Wipe down: More often than not, your pets feet, legs and belly will pick up deicers, antifreeze or other chemicals used on slick roadways and sidewalks, all of which are extremely toxic. After long walks, make sure you wipe down and wash your pets paws, legs and underbelly to remove any harsh chemicals to reduce the risk that your pet will be poisoned after licking them off his/her feet or fur. With that said, consider using pet-safe deicers on your property as well in order to protect your pets and others in your neighborhood.

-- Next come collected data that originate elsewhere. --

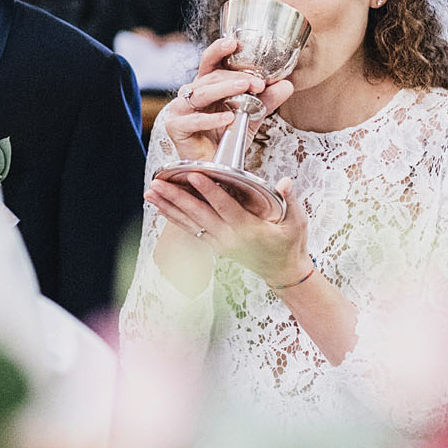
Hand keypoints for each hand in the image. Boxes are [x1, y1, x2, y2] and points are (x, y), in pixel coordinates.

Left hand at [145, 172, 308, 286]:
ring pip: (189, 223)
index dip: (208, 191)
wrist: (283, 271)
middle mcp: (229, 237)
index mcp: (248, 229)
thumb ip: (289, 200)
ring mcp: (220, 243)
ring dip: (168, 207)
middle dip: (176, 197)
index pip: (224, 207)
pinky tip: (161, 209)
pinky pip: (191, 231)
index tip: (194, 175)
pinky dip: (175, 219)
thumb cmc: (290, 244)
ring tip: (150, 193)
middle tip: (157, 183)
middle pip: (198, 214)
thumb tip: (285, 182)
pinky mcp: (215, 246)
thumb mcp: (296, 221)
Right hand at [162, 37, 294, 163]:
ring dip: (225, 89)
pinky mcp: (175, 127)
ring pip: (202, 93)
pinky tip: (228, 118)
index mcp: (207, 85)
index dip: (220, 50)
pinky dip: (212, 118)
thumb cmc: (227, 138)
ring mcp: (180, 108)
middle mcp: (191, 93)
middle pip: (211, 76)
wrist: (215, 168)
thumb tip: (287, 84)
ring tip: (245, 88)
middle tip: (258, 82)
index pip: (211, 62)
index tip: (235, 42)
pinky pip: (193, 120)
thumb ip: (267, 101)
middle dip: (235, 76)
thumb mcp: (252, 117)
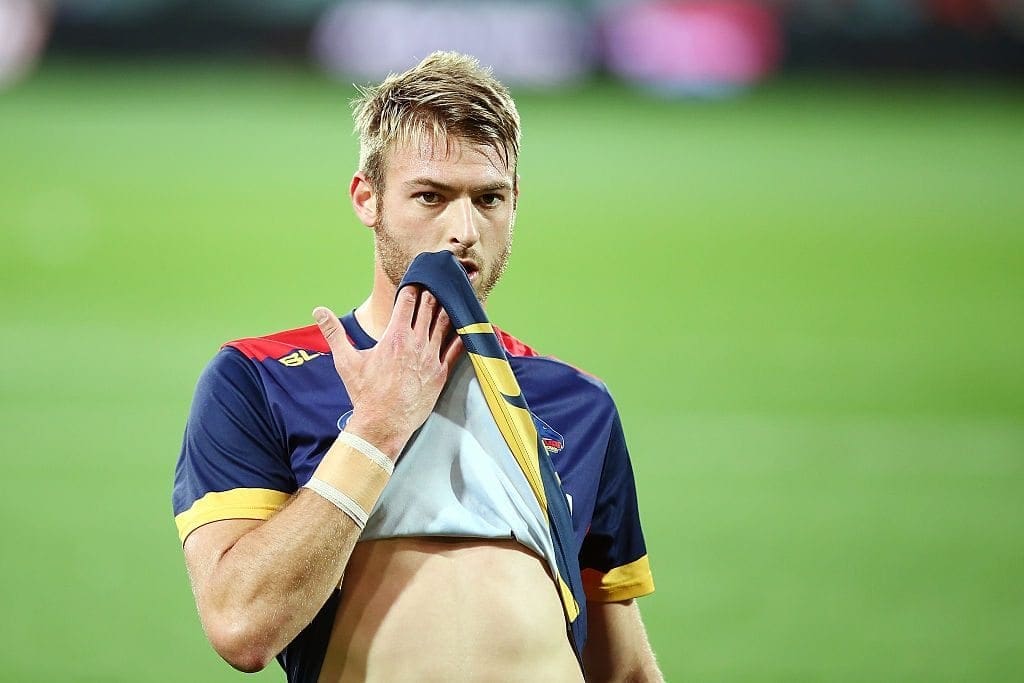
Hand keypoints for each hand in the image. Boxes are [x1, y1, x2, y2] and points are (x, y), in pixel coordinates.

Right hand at [312, 287, 462, 459]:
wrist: (383, 423)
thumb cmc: (365, 393)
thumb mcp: (346, 361)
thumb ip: (333, 332)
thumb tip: (318, 310)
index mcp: (395, 336)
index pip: (408, 301)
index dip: (412, 289)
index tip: (415, 282)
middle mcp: (416, 343)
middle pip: (429, 308)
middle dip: (433, 293)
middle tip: (438, 282)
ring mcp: (431, 357)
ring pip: (445, 324)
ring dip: (449, 307)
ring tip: (454, 295)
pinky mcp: (441, 372)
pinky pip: (457, 347)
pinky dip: (464, 333)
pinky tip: (469, 324)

Keep it Close to Home: We often bring our pets along with us on car rides to run errands, but keeping them in the car can be threatening to their health especially during the hot summers, and of course, the cold winters. Limit car travel only when necessary or keep them at home if you plan to be out for a while. Cars heat up and cool down fast, creating uncomfortable and unsafe environments for your pets. Never leave them unattended in your vehicle, especially during extreme weather conditions.
Collar and Microchips: Make sure your pet has a well-fitting collar with updated identification and contact information in case he or she may get lost. Especially in the winter time, many pets may be lost due to heavy snow and ice masking recognizable scents they might normally lead them home. A microchip is another permanent form of identification – but registration must be kept up to date!
Pet-Proofing: Your pet will most likely spending more time in the house during the winter, so it is important to make sure your home is properly pet-proofed. Use space heaters, but with caution around your pets, as they can burn or be knocked over. Continually check your furnace to make sure it is working efficiently and if  you have a bird, make sure its cage is away from any drafts. Also, make sure personal items and other gadgets that may cause harm to your animal are stowed away, especially if your pet is home alone. With more time spent being spent indoors compared to the outdoors during the winter season, your pet may get bored and begin to chew or get into objects around the house, which can pose several threats to your pets health and well-being.
Be Prepared: The winter season also brings the risk for numerous blizzards, snow storms and power outages. Prepare an emergency kit for your family that includes your pet. Have enough food, water, and medication on hand to last at least 5 days in case of an emergency.